## THE TASK
Look through the records below for the line with "knife block: none [33,555,189,702]". Return that line and each one after it up to and including the line with "wall art: present [54,200,86,259]", exactly.

[Indoor scene change data]

::::::

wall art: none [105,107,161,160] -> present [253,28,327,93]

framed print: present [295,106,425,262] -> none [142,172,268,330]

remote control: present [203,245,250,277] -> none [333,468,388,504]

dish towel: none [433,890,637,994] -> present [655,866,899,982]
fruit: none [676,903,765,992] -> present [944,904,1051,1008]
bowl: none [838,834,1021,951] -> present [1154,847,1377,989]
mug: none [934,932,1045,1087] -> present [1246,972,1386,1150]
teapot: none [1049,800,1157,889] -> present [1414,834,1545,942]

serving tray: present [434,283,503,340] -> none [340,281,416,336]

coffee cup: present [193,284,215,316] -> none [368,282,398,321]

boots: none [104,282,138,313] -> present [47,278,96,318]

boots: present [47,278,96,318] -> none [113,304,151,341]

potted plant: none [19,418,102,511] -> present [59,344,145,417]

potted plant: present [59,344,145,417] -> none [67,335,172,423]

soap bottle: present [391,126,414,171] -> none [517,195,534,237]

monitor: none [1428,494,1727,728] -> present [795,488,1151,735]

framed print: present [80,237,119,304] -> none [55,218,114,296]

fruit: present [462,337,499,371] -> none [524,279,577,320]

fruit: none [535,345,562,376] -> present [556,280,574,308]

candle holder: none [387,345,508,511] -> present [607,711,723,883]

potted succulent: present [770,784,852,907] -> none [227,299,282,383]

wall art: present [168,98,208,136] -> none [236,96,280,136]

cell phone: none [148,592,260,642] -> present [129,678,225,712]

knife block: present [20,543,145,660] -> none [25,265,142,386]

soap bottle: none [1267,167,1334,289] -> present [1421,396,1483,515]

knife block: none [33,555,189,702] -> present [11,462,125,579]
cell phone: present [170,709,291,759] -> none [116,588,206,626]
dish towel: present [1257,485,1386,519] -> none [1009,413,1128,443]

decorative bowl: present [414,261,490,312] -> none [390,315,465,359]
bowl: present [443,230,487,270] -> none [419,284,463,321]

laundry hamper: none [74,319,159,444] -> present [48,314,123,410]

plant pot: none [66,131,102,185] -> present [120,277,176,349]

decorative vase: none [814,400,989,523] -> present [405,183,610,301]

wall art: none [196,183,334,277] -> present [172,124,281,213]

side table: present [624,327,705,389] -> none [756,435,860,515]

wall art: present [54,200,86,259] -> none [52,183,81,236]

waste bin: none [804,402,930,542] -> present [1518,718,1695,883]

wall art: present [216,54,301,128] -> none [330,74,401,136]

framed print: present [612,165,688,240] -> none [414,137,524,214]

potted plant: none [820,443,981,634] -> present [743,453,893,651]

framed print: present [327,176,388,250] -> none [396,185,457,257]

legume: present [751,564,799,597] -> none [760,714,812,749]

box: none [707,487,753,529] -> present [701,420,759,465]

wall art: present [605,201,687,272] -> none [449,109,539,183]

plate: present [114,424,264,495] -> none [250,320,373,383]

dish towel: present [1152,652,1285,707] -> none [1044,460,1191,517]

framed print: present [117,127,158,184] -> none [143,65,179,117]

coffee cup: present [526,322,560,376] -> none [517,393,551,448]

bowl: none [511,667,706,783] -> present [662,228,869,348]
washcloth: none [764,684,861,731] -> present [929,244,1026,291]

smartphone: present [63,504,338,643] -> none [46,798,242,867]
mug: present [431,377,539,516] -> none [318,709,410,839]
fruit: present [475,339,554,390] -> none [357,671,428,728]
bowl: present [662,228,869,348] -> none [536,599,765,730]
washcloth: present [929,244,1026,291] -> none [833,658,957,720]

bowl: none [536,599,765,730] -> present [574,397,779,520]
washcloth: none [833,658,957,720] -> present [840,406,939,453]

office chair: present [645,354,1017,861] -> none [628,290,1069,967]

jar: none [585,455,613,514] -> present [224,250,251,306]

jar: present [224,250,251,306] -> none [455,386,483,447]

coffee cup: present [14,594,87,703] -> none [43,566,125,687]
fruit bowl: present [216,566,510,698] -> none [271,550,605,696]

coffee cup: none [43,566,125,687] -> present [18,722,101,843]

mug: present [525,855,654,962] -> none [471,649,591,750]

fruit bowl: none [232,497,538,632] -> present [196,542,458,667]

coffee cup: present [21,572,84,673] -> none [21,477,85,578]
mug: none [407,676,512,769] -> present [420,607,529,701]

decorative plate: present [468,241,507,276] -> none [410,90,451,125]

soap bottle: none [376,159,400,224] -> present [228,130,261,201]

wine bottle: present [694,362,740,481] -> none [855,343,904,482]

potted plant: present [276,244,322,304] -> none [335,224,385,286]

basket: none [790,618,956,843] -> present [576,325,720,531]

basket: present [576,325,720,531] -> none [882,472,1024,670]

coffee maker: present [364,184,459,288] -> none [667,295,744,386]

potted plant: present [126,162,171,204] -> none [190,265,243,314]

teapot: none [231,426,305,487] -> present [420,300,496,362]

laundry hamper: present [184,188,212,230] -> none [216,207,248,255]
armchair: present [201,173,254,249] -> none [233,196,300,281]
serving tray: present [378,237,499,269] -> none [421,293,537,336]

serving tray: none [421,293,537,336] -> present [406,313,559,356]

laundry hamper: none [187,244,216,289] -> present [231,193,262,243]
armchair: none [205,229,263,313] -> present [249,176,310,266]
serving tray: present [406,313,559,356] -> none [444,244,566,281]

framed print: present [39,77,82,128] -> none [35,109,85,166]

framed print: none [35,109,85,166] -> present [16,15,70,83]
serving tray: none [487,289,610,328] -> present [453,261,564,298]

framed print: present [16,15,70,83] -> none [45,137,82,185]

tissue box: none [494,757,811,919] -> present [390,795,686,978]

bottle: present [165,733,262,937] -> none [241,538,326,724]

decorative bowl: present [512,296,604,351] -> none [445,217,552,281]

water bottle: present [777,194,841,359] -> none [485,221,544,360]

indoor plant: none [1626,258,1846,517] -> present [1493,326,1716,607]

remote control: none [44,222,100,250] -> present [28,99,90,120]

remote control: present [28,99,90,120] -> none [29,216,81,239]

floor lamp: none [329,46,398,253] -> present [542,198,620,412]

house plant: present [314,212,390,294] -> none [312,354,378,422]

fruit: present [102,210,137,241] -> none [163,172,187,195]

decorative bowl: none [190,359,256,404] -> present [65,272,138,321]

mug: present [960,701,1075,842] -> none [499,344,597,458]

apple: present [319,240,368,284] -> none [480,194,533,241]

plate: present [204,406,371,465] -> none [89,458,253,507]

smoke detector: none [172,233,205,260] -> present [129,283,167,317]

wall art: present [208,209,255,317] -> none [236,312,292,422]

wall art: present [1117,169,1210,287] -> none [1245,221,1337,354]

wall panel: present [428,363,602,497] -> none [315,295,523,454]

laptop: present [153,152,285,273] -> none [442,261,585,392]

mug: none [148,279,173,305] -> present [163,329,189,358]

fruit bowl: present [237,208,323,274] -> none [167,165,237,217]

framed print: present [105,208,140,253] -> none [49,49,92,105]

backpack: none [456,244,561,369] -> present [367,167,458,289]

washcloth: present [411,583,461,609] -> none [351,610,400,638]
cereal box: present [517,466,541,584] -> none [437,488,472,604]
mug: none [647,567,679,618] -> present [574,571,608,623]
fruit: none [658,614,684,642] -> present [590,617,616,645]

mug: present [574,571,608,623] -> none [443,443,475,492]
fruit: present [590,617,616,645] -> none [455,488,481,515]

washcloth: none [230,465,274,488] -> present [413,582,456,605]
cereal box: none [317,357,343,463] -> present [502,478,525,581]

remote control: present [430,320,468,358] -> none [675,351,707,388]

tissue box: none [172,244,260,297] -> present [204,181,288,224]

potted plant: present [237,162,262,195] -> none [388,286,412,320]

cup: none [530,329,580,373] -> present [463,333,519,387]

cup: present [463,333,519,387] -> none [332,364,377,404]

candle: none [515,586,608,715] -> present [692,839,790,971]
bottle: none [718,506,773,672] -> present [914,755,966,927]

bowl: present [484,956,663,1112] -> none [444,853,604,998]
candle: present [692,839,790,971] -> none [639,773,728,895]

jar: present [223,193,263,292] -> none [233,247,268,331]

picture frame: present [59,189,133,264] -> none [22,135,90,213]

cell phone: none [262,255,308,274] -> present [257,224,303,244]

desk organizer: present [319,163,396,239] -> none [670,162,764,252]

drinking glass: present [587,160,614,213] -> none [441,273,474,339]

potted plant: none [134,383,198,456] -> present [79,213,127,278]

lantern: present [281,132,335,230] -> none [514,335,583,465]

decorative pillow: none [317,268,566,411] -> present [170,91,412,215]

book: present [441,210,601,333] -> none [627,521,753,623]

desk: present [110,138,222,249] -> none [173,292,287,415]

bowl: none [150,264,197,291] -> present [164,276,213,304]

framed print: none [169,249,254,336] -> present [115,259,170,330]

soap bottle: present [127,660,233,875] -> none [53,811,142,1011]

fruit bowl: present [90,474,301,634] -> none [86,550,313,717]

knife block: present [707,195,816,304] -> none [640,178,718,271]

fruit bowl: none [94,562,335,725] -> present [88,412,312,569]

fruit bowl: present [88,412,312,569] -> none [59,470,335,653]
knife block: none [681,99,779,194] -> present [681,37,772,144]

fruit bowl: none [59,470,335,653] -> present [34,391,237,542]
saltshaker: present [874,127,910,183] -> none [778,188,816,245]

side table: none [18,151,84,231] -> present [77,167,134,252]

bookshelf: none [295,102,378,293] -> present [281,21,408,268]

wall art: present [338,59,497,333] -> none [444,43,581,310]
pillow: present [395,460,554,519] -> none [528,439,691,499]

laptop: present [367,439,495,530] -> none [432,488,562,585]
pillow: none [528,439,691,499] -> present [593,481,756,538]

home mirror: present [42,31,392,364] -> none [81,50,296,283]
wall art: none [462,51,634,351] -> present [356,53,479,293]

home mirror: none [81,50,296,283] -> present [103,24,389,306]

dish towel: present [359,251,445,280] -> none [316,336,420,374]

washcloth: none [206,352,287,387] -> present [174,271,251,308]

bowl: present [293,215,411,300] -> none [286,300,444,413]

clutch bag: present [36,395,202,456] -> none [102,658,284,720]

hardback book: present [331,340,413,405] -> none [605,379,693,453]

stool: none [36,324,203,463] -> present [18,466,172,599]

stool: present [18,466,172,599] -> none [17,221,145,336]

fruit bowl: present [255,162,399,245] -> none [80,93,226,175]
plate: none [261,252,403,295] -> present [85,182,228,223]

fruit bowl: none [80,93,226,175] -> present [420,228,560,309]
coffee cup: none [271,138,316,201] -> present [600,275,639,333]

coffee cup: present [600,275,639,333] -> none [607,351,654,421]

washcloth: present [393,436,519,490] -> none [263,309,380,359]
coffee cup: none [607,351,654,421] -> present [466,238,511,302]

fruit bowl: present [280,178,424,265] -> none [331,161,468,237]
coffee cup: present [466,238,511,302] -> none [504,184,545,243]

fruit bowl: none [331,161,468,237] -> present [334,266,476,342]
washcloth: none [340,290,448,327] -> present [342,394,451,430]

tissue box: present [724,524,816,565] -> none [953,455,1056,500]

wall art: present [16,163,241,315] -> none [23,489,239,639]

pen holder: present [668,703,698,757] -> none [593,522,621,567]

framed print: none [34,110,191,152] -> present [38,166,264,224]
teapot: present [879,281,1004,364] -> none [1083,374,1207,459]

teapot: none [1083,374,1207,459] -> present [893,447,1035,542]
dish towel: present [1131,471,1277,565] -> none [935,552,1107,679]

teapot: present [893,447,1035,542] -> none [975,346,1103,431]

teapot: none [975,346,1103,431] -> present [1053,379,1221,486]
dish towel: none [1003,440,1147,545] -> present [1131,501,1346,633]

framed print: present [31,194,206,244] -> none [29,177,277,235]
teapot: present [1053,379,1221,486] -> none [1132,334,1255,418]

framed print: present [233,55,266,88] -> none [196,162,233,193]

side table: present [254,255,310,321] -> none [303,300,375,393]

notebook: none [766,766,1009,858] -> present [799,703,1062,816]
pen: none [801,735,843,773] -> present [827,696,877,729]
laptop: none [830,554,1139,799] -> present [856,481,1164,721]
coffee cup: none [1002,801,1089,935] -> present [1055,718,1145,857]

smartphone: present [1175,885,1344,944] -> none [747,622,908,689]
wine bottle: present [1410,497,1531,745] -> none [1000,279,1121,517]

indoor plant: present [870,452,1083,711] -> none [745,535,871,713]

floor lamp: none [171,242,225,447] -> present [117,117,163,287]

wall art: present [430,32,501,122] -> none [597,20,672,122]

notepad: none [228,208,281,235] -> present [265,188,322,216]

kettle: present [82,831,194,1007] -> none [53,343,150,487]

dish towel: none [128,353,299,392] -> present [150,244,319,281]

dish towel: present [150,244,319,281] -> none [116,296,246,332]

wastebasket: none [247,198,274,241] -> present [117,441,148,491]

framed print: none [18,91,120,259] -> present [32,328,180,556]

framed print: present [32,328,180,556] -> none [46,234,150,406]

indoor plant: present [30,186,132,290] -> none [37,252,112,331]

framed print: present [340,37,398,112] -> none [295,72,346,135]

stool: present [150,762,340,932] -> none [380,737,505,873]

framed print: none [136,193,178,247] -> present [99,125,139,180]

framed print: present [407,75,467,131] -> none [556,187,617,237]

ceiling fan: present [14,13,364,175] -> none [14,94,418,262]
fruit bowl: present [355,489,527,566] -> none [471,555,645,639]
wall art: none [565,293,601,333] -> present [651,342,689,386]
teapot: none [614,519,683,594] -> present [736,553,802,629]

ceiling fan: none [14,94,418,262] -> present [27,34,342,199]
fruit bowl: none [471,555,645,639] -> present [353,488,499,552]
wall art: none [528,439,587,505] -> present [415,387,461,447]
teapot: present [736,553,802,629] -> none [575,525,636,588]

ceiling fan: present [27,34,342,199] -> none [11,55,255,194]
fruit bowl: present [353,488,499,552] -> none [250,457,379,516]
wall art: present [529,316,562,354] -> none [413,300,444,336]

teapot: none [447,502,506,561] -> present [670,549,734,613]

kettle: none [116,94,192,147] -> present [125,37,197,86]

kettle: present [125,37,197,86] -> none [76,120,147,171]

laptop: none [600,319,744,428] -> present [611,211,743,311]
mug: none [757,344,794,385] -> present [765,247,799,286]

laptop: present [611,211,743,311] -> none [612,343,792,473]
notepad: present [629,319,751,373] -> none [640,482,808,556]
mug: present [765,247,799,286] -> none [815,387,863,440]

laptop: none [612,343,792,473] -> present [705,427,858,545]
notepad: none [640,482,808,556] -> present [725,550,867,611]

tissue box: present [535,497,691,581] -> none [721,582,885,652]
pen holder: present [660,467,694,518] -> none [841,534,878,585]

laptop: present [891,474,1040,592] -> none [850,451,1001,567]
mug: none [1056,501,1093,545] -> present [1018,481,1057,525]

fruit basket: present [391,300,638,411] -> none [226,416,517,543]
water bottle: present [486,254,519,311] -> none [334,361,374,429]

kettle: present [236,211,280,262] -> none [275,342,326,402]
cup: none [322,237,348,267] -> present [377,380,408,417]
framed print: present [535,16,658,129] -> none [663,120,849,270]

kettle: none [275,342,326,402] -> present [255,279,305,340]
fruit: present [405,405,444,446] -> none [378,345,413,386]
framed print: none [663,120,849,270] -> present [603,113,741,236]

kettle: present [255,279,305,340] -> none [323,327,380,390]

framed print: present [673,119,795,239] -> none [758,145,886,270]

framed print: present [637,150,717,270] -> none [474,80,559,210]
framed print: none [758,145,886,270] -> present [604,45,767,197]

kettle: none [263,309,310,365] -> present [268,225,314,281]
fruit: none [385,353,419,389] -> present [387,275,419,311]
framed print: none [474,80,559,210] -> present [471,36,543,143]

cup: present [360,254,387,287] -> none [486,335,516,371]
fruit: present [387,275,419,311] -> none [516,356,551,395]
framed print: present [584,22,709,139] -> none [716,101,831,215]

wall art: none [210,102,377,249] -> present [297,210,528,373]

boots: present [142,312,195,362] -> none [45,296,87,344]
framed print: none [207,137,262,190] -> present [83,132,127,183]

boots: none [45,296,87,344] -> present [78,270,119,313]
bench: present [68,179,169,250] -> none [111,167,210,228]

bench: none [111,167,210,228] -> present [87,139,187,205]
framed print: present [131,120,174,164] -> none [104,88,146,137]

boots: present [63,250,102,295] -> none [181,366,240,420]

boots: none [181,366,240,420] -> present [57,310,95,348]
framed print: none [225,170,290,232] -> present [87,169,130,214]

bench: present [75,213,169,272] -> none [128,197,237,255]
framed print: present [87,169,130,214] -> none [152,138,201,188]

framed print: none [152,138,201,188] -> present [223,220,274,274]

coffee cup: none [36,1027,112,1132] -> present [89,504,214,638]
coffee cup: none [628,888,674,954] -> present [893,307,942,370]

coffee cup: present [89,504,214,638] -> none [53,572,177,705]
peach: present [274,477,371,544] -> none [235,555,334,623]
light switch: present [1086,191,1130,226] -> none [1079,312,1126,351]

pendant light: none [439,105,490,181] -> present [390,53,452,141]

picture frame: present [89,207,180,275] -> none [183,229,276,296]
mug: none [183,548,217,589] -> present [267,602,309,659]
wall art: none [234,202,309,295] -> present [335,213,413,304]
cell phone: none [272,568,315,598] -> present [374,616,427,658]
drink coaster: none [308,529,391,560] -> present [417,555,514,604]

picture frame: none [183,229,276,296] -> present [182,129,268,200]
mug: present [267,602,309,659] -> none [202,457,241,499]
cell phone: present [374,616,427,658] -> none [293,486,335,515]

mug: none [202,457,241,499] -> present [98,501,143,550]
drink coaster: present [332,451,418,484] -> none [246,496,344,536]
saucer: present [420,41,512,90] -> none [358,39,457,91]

::::::

## TASK RESULT
knife block: none [33,555,189,702] -> present [11,462,125,579]
cell phone: present [170,709,291,759] -> none [116,588,206,626]
dish towel: present [1257,485,1386,519] -> none [1009,413,1128,443]

decorative bowl: present [414,261,490,312] -> none [390,315,465,359]
bowl: present [443,230,487,270] -> none [419,284,463,321]

laundry hamper: none [74,319,159,444] -> present [48,314,123,410]

plant pot: none [66,131,102,185] -> present [120,277,176,349]

decorative vase: none [814,400,989,523] -> present [405,183,610,301]

wall art: none [196,183,334,277] -> present [172,124,281,213]

side table: present [624,327,705,389] -> none [756,435,860,515]

wall art: present [54,200,86,259] -> none [52,183,81,236]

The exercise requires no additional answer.